I have, in the past, managed to keep one alive for a couple of years, but not much longer than that.  How about you?

You can imagine my delight, then, when I spotted poinsettia trees in even the smallest gardens whilst on holiday in Malta this January :-)

This is one in the front garden of a small block of flats.  This leads me to assume that they are very easy to look after, as I never saw anyone tending their gardens in the three weeks I was there.

I think this is a hibiscus, which has been trained over an arched trellis.  You can see ripe, luscious lemons, ready to drop from the tree behind the blue netting.  Amazingly, we saw so many oranges, lemons and grapefruit rotting on the ground.  Clearly the owners of those trees neither drink gin and tonic, nor make fresh salad dressings or fruit smoothies!!

This was a small, courtyard garden, largely given over to fruit trees.  I was pleased to see that the soil here was not littered with fallen fruit.

Some time ago I asked if any of you could identify some leaves that I had acquired as part of a bouquet of flowers.  I was intrigued by the fact that the flowers appeared both underneath, and on top of, the leaves themselves.  You can imagine my surprise to see these plants growing in swathes.  Not only are the flowers there, to enable me to identify it, but such glorious, ruby berries too!  I still don't know what they are, but, again, they must be easy to grow, and probably worth bearing in mind if we are set to have longer, drier summers - after all, Malta has really hot summers!

Saturday, 5 February 2011

Starbucks new, elegant coffee mugs

I was concerned to receive an e-mail recently which informed me that Starbucks, who have soya milk in their coffee bars to accommodate vegans, were literally binning all their old, earthenware mugs, to replace them with "bone china" mugs.

Now, I don't know about you, but I don't buy "bone china" products.  The name says it all, doesn't it?  Many years ago, a trip around a pottery factory, where trolleys of bones stood awaiting use in the manufacturing process, confirmed my fears.

So when I read about the "improvements" that Starbucks were planning, I wrote to them to ask them to reconsider.  Of course, I knew that my lone voice wouldn't carry any weight, but there are a lot of vegetarians and vegans out there, and who knew how many of them might also complain?

I received a reply from Starbucks informing me:  "Please be assured that we have checked with our supplier who has confirmed that our new mugs do not contain animal bone ash and that a synthetic material is used in its place."

It sort of begs the question how they can be described as "bone china" if they don't contain bone, doesn't it?  Do they retain the name "bone china" to keep the cachet of the lighter, "premium" product?  Even though it's inaccurate?  Is that legal?

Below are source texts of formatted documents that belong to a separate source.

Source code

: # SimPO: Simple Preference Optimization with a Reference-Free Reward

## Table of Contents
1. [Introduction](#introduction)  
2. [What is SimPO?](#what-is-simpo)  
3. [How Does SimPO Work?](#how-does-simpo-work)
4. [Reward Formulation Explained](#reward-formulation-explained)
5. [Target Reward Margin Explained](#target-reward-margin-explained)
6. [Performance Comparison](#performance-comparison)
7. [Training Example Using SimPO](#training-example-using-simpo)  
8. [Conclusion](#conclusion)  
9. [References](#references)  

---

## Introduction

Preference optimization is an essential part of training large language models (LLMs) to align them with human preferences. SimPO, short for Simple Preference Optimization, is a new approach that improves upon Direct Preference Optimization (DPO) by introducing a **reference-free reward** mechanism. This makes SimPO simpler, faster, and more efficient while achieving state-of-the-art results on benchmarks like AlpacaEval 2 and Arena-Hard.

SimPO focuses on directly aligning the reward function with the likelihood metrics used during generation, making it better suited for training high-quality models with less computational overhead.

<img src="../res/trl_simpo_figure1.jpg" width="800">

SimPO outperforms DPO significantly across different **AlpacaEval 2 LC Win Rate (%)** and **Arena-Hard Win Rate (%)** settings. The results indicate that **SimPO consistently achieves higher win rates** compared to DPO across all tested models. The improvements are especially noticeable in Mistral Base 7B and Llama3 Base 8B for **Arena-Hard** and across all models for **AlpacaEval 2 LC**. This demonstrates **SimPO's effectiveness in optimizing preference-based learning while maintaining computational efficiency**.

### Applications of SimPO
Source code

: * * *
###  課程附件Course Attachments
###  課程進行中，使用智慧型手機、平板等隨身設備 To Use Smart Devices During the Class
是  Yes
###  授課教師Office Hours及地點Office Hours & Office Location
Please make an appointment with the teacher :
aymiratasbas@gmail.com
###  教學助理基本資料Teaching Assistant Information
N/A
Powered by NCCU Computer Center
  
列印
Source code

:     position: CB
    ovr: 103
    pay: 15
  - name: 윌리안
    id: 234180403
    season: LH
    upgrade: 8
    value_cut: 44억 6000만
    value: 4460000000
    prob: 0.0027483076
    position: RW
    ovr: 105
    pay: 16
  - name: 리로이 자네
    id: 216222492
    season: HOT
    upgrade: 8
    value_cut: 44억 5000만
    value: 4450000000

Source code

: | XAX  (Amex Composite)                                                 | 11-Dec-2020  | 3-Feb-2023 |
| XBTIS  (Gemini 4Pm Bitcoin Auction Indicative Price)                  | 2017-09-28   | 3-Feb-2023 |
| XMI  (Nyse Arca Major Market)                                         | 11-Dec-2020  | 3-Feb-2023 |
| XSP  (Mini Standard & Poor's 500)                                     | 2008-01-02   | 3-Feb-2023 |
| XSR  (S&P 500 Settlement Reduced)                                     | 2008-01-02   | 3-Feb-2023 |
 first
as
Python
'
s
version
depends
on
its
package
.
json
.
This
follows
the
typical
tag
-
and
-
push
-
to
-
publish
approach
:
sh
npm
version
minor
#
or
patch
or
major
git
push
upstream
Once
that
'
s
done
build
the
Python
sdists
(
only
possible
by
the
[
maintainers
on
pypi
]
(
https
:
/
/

Maybe honesty is the best policy.  After all, if a product purports to be made from something containing bones, vegans and vegetarian will shun it.  There's a whole new customer base out there for manufacturers who devise a new name for their lighter, stronger china which doesn't contain animal remains.

Tuesday, 1 February 2011

We're back

We left the sun behind us in Malta yesterday, and flew home.  The pilot was so eager for us to enjoy the bracing British air that he landed ten minutes early - what a dear man!  The car sparkled gently in the lamplight.  Frost!!!  Such a rude reminder that we were back to winter weather.

Fortunately, it didn't take long to scrape the windows clear, and the roads were safe.  There was no sign of frost when we arrived home, my car didn't have a pretty, sparkly dress.

We've been away for three weeks.  I had packed for autumn-like weather, and didn't complain at all that we were obliged to buy a pair of shorts each to wear.  What a lovely surprise:-)  I had to buy sunglasses, too.

We experienced one day of on/off rain, with little let up in the cloud cover, and dramatic thunder and lightning at bedtime.  A couple of mornings were drizzly, but by mid-morning or lunchtime were sunny again.  Malta certainly provided us with welcome heat and sunshine in the midst of winter, recharging our batteries nicely.

Now, the first two loads of washing are blowing on the line, the sun is shining for us here, too, and in the conservatory, it is actually warm.  Maybe spring is just around the corner.  I hope.